-- Provided records follows --

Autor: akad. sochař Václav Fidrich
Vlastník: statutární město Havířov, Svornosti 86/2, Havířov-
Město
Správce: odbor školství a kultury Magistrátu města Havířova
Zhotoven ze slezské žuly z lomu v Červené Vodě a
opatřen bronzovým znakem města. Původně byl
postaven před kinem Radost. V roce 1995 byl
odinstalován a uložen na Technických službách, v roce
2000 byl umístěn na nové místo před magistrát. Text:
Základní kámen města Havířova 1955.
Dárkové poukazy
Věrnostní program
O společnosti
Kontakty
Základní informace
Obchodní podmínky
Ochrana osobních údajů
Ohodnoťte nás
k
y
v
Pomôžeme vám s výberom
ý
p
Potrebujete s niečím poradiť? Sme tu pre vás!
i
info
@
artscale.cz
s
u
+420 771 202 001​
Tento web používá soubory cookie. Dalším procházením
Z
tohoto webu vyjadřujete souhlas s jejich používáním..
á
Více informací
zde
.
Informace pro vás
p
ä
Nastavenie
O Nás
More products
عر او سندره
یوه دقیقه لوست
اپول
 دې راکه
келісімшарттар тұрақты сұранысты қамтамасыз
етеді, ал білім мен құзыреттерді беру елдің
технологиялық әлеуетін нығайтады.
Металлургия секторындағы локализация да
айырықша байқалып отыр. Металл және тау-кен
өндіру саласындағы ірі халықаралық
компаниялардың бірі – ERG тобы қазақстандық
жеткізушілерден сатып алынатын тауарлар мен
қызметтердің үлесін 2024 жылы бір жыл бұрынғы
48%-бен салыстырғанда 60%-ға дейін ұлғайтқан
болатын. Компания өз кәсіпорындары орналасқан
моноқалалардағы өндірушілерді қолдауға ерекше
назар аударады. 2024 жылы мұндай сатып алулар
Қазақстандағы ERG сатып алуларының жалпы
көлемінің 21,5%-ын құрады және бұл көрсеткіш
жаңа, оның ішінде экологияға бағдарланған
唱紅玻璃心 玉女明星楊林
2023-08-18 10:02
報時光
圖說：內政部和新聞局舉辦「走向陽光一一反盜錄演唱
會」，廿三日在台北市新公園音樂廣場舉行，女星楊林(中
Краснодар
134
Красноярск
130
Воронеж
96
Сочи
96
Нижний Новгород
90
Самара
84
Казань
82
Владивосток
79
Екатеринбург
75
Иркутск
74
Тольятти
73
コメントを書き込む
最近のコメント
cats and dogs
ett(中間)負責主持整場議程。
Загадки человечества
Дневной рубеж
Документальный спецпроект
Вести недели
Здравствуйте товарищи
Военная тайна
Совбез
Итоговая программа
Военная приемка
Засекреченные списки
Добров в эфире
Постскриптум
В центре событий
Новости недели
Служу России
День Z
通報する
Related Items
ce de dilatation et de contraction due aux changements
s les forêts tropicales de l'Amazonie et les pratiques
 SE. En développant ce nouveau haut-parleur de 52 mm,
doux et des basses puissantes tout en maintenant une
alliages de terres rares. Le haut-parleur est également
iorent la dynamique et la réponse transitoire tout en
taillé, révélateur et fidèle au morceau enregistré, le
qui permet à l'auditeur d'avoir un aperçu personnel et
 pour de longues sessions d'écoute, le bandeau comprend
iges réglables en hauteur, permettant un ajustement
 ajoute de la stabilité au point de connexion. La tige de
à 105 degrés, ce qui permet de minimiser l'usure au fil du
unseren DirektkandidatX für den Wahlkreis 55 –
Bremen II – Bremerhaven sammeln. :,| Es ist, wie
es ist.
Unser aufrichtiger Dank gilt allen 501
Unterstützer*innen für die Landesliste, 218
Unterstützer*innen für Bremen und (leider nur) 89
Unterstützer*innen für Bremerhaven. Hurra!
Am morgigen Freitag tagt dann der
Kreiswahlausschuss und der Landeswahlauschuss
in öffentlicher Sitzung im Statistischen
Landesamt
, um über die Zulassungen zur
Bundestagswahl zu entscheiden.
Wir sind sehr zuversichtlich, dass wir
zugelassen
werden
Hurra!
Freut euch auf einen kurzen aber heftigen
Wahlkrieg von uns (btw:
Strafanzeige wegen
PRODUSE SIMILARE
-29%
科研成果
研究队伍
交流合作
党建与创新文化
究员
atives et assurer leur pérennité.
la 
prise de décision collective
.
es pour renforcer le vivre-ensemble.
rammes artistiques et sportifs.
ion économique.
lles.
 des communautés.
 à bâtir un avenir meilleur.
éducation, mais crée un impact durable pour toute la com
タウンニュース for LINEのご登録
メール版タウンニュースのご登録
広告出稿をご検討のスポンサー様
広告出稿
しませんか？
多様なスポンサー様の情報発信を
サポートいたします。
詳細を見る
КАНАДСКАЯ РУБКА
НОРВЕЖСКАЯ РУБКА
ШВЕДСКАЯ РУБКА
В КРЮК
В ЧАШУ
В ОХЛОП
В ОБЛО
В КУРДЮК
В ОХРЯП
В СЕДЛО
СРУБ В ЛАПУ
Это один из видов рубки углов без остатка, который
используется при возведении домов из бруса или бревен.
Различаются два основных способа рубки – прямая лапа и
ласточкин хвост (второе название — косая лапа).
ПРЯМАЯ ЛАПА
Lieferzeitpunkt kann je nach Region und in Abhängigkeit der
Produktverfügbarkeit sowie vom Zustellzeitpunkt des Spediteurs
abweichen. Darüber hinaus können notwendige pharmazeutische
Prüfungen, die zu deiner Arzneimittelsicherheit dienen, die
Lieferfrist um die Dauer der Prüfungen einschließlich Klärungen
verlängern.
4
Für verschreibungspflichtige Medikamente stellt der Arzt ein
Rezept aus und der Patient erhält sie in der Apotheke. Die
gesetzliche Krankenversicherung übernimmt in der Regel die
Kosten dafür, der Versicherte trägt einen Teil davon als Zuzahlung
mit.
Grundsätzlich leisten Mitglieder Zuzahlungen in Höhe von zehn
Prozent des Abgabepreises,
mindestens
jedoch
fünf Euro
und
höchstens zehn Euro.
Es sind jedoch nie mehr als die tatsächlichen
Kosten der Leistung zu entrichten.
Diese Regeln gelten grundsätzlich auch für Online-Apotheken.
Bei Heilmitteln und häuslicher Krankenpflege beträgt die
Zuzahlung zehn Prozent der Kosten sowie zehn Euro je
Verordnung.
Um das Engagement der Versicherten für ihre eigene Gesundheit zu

-- Provided records concluded --

An exact repeat of all the records is required.

Autor: akad. sochař Václav Fidrich
Vlastník: statutární město Havířov, Svornosti 86/2, Havířov-
Město
Správce: odbor školství a kultury Magistrátu města Havířova
Zhotoven ze slezské žuly z lomu v Červené Vodě a
opatřen bronzovým znakem města. Původně byl
postaven před kinem Radost. V roce 1995 byl
odinstalován a uložen na Technických službách, v roce
2000 byl umístěn na nové místo před magistrát. Text:
Základní kámen města Havířova 1955.
Dárkové poukazy
Věrnostní program
O společnosti
Kontakty
Základní informace
Obchodní podmínky
Ochrana osobních údajů
Ohodnoťte nás
k
y
v
Pomôžeme vám s výberom
ý
p
Potrebujete s niečím poradiť? Sme tu pre vás!
i
info
@
artscale.cz
s
u
+420 771 202 001​
Tento web používá soubory cookie. Dalším procházením
Z
tohoto webu vyjadřujete souhlas s jejich používáním..
á
Více informací
zde
.
Informace pro vás
p
ä
Nastavenie
O Nás
More products
عر او سندره
یوه دقیقه لوست
اپول
 دې راکه
келісімшарттар тұрақты сұранысты қамтамасыз
етеді, ал білім мен құзыреттерді беру елдің
технологиялық әлеуетін нығайтады.
Металлургия секторындағы локализация да
айырықша байқалып отыр. Металл және тау-кен
өндіру саласындағы ірі халықаралық
компаниялардың бірі – ERG тобы қазақстандық
жеткізушілерден сатып алынатын тауарлар мен
қызметтердің үлесін 2024 жылы бір жыл бұрынғы
48%-бен салыстырғанда 60%-ға дейін ұлғайтқан
болатын. Компания өз кәсіпорындары орналасқан
моноқалалардағы өндірушілерді қолдауға ерекше
назар аударады. 2024 жылы мұндай сатып алулар
Қазақстандағы ERG сатып алуларының жалпы
көлемінің 21,5%-ын құрады және бұл көрсеткіш
жаңа, оның ішінде экологияға бағдарланған
唱紅玻璃心 玉女明星楊林
2023-08-18 10:02
報時光
圖說：內政部和新聞局舉辦「走向陽光一一反盜錄演唱
會」，廿三日在台北市新公園音樂廣場舉行，女星楊林(中
Краснодар
134
Красноярск
130
Воронеж
96
Сочи
96
Нижний Новгород
90
Самара
84
Казань
82
Владивосток
79
Екатеринбург
75
Иркутск
74
Тольятти
73
コメントを書き込む
最近のコメント
cats and dogs
ett(中間)負責主持整場議程。
Загадки человечества
Дневной рубеж
Документальный спецпроект
Вести недели
Здравствуйте товарищи
Военная тайна
Совбез
Итоговая программа
Военная приемка
Засекреченные списки
Добров в эфире
Постскриптум
В центре событий
Новости недели
Служу России
День Z
通報する
Related Items
ce de dilatation et de contraction due aux changements
s les forêts tropicales de l'Amazonie et les pratiques
 SE. En développant ce nouveau haut-parleur de 52 mm,
doux et des basses puissantes tout en maintenant une
alliages de terres rares. Le haut-parleur est également
iorent la dynamique et la réponse transitoire tout en
taillé, révélateur et fidèle au morceau enregistré, le
qui permet à l'auditeur d'avoir un aperçu personnel et
 pour de longues sessions d'écoute, le bandeau comprend
iges réglables en hauteur, permettant un ajustement
 ajoute de la stabilité au point de connexion. La tige de
à 105 degrés, ce qui permet de minimiser l'usure au fil du
unseren DirektkandidatX für den Wahlkreis 55 –
Bremen II – Bremerhaven sammeln. :,| Es ist, wie
es ist.
Unser aufrichtiger Dank gilt allen 501
Unterstützer*innen für die Landesliste, 218
Unterstützer*innen für Bremen und (leider nur) 89
Unterstützer*innen für Bremerhaven. Hurra!
Am morgigen Freitag tagt dann der
Kreiswahlausschuss und der Landeswahlauschuss
in öffentlicher Sitzung im Statistischen
Landesamt
, um über die Zulassungen zur
Bundestagswahl zu entscheiden.
Wir sind sehr zuversichtlich, dass wir
zugelassen
werden
Hurra!
Freut euch auf einen kurzen aber heftigen
Wahlkrieg von uns (btw:
Strafanzeige wegen
PRODUSE SIMILARE
-29%
科研成果
研究队伍
交流合作
党建与创新文化
究员
atives et assurer leur pérennité.
la 
prise de décision collective
.
es pour renforcer le vivre-ensemble.
rammes artistiques et sportifs.
ion économique.
lles.
 des communautés.
 à bâtir un avenir meilleur.
éducation, mais crée un impact durable pour toute la com
タウンニュース for LINEのご登録
メール版タウンニュースのご登録
広告出稿をご検討のスポンサー様
広告出稿
しませんか？
多様なスポンサー様の情報発信を
サポートいたします。
詳細を見る
КАНАДСКАЯ РУБКА
НОРВЕЖСКАЯ РУБКА
ШВЕДСКАЯ РУБКА
В КРЮК
В ЧАШУ
В ОХЛОП
В ОБЛО
В КУРДЮК
В ОХРЯП
В СЕДЛО
СРУБ В ЛАПУ
Это один из видов рубки углов без остатка, который
используется при возведении домов из бруса или бревен.
Различаются два основных способа рубки – прямая лапа и
ласточкин хвост (второе название — косая лапа).
ПРЯМАЯ ЛАПА
Lieferzeitpunkt kann je nach Region und in Abhängigkeit der
Produktverfügbarkeit sowie vom Zustellzeitpunkt des Spediteurs
abweichen. Darüber hinaus können notwendige pharmazeutische
Prüfungen, die zu deiner Arzneimittelsicherheit dienen, die
Lieferfrist um die Dauer der Prüfungen einschließlich Klärungen
verlängern.
4
Für verschreibungspflichtige Medikamente stellt der Arzt ein
Rezept aus und der Patient erhält sie in der Apotheke. Die
gesetzliche Krankenversicherung übernimmt in der Regel die
Kosten dafür, der Versicherte trägt einen Teil davon als Zuzahlung
mit.
Grundsätzlich leisten Mitglieder Zuzahlungen in Höhe von zehn
Prozent des Abgabepreises,
mindestens
jedoch
fünf Euro
und
höchstens zehn Euro.
Es sind jedoch nie mehr als die tatsächlichen
Kosten der Leistung zu entrichten.
Diese Regeln gelten grundsätzlich auch für Online-Apotheken.
Bei Heilmitteln und häuslicher Krankenpflege beträgt die
Zuzahlung zehn Prozent der Kosten sowie zehn Euro je
Verordnung.
Um das Engagement der Versicherten für ihre eigene Gesundheit zu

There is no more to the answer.